ABC’s coverage of the Ferguson Missouri story is presented by a young White male anchor, who uses a concerned tone. The segment is two-and-half minutes long; the first half details the riots and unrest resulting from the shooting and the second half presents the facts of the case. By presenting the story in this order, this places more importance on the public reaction to the story rather than the facts of the incident.

The first half of the segment features dramatic footage of police in riot gear setting off tear gas and addressing protesters. There is also footage of protesters marching on the streets of Ferguson during the day, holding signs that read “Stop the violence” and “Peace and Prayer for Non-Violence, Michael Brown.”

The second half of the segment delves into the specifics of the incident. First, an image of Michael Brown wearing headphones is shown as the reporter explained, “The chief of police telling ABC his officer was hurt in the incident authorities say either Brown or his friend fought with the policeman before the shooting.” This pits the innocence of Brown versus the police officer who says he was injured.

Next, there is footage of the police chief giving an interview with the reporter voiceover saying, “He (police chief) says he and his officers are getting death threats daily and says he won’t release the name of the officer involved in the shooting unless his officer is charged with a crime or a court makes him, and then he could always appeal. Prosecutors say it could take weeks before they decide if the shooting is a crime.” This gives less importance to what the police chief said and more importance to what the reporter discussed.
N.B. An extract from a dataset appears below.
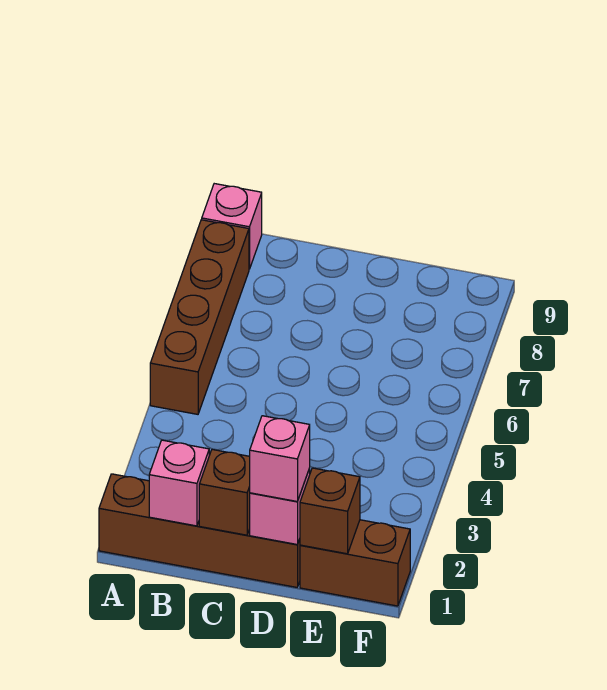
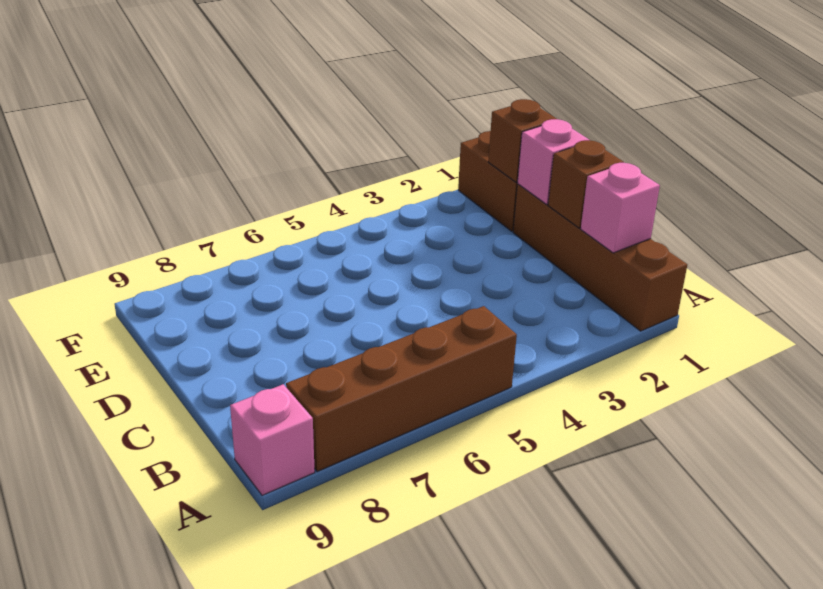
pink brick D1 level 3 -> none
Lastly, exclusive video of the crime scene with subtitles from a witness is shown. ABC’s publication of this video implies a level of trust and credibility to this source. This is powerful footage, however using the subtitles, which include poor grammar and profanities, raises questions regarding ABC’s sources’ credibility.

Magazine covers

Cover 1

Rodney King and the 81-second video that sparked race riots in Los Angeles for weeks was the subject of both Time magazine’s cover and seven cover-related stories in May 1992. The cover of a majorly circulated magazine such as Time not only sums up the issues of the day, but the content is presented in a way to sell as many copies and gain as many subscribers as possible.
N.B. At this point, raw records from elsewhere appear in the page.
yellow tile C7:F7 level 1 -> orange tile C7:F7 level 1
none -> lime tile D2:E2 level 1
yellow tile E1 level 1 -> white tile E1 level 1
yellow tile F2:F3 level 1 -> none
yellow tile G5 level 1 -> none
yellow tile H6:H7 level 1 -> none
This particular cover depicts a blazing fire, presumably a result of the riots that occurred as a result of the civil unrest following the acquittal of the police officers who assaulted King. There are also six figures running toward the blaze, possibly insinuating the public’s propensity to ‘fan the fire’ of the tense race relations during that time.

The headline of the cover reads “Can we all get along?” and the subtitle reads “Rodney King May 1, 1992.” This message implies that society is not getting along and points to the Rodney King incident and subsequent unrest as the agitator for not getting along.

Cover 2

The September 2014 Time magazine cover is strikingly similar to the May 1992 cover. This cover also features bright dramatic lights of a protest. However, what’s even more striking about this cover is the subject: a dark person on his or her knees with their hands raised up. The headline reads in a smaller understated font, “The tragedy of Ferguson.”

There are many assumptions a reader could make from this cover image. A less informed reader might assume that this photo was taken at the incident and that the subject is Michael Brown himself. A more informed reader might assume that the photo was taken of a protestor, who could be found among many protest participants who marched the streets yelling, “Hands up, don’t shoot!”

Alternatively, this photo could have been staged to depict the protesters’ message and highlight the ongoing conflict between the public and the authorities in Ferguson, Missouri.

Regardless of the reality, the image on the cover is a powerful one. The contrast of light and dark can be interpreted metaphorically or literally depending on the eye of the beholder. The solidarity of the subject is also quite ironic, based on the reality of the situation, which involves thousands of people, if not the entire American public.

The photographer, Scott Olson, was one of the many photographers arrested for documenting what was taking place in the troubled town.